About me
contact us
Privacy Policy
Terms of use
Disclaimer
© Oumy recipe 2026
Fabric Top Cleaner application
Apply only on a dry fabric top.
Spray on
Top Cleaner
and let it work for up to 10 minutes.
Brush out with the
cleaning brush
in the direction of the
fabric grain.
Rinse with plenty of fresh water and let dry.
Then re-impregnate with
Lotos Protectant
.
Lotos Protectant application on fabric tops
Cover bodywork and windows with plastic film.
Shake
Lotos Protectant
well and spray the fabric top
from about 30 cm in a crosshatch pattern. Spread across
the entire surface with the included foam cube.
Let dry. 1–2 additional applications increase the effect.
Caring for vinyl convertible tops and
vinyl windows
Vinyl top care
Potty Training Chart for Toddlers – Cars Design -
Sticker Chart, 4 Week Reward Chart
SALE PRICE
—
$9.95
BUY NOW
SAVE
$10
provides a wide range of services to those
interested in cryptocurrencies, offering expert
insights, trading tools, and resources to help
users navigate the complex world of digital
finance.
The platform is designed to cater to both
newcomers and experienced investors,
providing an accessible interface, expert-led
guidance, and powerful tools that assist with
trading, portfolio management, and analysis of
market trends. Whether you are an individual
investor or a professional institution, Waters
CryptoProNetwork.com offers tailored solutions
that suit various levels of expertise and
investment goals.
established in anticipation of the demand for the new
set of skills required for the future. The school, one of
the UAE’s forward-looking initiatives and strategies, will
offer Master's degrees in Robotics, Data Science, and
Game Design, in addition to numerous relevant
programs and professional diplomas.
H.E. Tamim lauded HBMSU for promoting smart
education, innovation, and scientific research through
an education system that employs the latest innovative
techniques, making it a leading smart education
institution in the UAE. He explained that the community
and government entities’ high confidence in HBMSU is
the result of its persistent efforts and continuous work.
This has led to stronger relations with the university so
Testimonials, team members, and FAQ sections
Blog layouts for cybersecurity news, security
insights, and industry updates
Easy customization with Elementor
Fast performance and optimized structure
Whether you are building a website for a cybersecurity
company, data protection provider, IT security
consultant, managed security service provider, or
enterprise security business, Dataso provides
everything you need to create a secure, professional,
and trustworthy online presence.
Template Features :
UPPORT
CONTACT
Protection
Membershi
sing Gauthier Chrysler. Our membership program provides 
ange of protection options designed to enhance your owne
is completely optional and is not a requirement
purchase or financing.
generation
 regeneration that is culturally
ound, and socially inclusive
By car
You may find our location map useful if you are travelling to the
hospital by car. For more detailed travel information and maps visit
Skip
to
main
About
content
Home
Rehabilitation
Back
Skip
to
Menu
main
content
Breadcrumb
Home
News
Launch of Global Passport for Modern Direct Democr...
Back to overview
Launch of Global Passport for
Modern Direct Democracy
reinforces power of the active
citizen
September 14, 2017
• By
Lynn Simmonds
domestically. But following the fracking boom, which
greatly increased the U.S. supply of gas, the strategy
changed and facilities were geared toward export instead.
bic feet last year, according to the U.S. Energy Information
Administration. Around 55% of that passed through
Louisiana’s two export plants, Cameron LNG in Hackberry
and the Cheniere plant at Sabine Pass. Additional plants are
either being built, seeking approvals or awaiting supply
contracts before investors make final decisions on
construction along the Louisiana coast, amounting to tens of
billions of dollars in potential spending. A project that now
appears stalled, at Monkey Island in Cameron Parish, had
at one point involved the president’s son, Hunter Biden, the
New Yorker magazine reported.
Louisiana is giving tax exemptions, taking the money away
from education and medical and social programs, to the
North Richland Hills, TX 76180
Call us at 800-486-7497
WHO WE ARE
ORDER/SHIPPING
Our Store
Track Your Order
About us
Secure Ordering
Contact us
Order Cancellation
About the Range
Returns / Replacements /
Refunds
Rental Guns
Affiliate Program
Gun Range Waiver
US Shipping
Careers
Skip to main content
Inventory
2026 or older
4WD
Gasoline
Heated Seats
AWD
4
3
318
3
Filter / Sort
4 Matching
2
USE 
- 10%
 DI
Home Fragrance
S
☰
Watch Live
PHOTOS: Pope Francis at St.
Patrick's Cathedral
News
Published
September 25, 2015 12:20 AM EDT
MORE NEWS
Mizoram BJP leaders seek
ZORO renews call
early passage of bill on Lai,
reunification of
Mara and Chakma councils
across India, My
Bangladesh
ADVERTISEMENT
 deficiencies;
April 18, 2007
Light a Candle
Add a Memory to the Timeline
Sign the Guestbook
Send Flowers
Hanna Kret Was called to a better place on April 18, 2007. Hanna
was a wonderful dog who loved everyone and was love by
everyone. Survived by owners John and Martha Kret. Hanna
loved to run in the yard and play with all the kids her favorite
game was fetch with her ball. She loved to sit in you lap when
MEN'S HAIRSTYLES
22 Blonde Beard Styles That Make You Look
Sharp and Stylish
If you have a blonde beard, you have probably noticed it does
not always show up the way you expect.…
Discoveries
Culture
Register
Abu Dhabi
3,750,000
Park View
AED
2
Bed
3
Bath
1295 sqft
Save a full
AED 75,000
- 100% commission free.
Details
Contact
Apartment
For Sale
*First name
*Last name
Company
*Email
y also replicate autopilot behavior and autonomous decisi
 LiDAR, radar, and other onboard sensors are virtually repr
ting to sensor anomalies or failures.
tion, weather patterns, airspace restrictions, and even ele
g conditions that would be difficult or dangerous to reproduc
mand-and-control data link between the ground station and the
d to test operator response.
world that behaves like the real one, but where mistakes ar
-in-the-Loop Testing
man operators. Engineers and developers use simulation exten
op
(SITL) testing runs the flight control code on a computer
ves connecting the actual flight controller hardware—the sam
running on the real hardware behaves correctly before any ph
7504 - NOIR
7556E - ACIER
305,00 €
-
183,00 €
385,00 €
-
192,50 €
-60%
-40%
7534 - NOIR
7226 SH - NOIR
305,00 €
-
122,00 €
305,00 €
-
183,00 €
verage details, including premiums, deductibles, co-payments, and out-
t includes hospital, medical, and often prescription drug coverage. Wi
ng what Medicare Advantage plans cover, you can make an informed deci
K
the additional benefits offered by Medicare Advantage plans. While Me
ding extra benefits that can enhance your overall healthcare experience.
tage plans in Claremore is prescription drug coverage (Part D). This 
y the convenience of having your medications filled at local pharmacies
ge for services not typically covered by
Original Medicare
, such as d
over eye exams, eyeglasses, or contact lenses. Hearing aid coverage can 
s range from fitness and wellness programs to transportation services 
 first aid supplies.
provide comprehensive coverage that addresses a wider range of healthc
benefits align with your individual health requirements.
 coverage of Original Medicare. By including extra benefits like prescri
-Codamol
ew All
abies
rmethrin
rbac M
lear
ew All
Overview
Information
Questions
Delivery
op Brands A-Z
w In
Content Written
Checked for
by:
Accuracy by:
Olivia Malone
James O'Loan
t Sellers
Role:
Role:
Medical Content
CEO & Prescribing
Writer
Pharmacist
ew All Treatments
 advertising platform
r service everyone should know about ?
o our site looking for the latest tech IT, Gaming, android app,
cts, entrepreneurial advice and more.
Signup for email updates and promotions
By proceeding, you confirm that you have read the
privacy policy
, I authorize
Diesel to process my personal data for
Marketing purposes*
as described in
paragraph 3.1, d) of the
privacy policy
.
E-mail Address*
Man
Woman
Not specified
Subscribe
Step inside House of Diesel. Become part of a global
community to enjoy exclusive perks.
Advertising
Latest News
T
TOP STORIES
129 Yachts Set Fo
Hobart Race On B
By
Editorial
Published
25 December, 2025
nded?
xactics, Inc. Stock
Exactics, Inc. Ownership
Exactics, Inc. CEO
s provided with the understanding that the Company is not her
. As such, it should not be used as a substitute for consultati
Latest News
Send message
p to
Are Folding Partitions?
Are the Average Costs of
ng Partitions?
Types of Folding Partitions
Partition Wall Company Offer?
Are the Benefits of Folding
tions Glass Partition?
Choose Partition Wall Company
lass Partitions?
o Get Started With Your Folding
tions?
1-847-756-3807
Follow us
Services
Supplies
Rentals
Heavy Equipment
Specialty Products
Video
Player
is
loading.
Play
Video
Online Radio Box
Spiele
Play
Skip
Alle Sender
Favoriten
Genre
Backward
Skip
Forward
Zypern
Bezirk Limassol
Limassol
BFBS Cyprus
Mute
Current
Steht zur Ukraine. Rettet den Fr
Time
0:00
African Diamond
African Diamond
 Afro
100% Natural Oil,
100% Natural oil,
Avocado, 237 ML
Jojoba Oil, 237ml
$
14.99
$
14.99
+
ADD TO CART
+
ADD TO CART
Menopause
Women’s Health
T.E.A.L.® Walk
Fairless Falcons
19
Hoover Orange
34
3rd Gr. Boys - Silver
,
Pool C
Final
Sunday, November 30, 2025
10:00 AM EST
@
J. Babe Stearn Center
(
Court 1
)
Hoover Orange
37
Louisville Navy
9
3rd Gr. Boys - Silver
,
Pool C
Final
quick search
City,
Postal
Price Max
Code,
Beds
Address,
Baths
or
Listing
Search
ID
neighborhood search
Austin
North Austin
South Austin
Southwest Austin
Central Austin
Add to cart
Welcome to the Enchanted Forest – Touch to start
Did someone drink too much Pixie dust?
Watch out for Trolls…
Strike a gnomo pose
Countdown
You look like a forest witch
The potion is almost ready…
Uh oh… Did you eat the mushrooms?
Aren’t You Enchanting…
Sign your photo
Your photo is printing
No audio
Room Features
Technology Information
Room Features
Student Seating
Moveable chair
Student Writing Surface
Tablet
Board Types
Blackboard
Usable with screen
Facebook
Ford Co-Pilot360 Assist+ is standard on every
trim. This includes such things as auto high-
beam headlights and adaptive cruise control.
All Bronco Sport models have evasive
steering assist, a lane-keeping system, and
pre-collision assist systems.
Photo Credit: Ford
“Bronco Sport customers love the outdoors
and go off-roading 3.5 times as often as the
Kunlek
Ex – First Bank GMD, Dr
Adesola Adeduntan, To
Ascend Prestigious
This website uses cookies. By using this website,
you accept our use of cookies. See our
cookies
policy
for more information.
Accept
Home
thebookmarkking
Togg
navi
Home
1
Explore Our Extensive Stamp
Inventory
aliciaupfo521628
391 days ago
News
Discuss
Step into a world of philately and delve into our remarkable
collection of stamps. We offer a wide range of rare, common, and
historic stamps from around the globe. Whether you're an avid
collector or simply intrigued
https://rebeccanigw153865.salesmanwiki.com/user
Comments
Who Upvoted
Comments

--

EXERCISE DETAILS >> Considering only the material above, set down every line from the one with "early passage of" to the one with "Hanna Kret Was", inclusive, exactly as written.

EXPECTED OUTPUT >>
early passage of bill on Lai,
reunification of
Mara and Chakma councils
across India, My
Bangladesh
ADVERTISEMENT
 deficiencies;
April 18, 2007
Light a Candle
Add a Memory to the Timeline
Sign the Guestbook
Send Flowers
Hanna Kret Was called to a better place on April 18, 2007. Hanna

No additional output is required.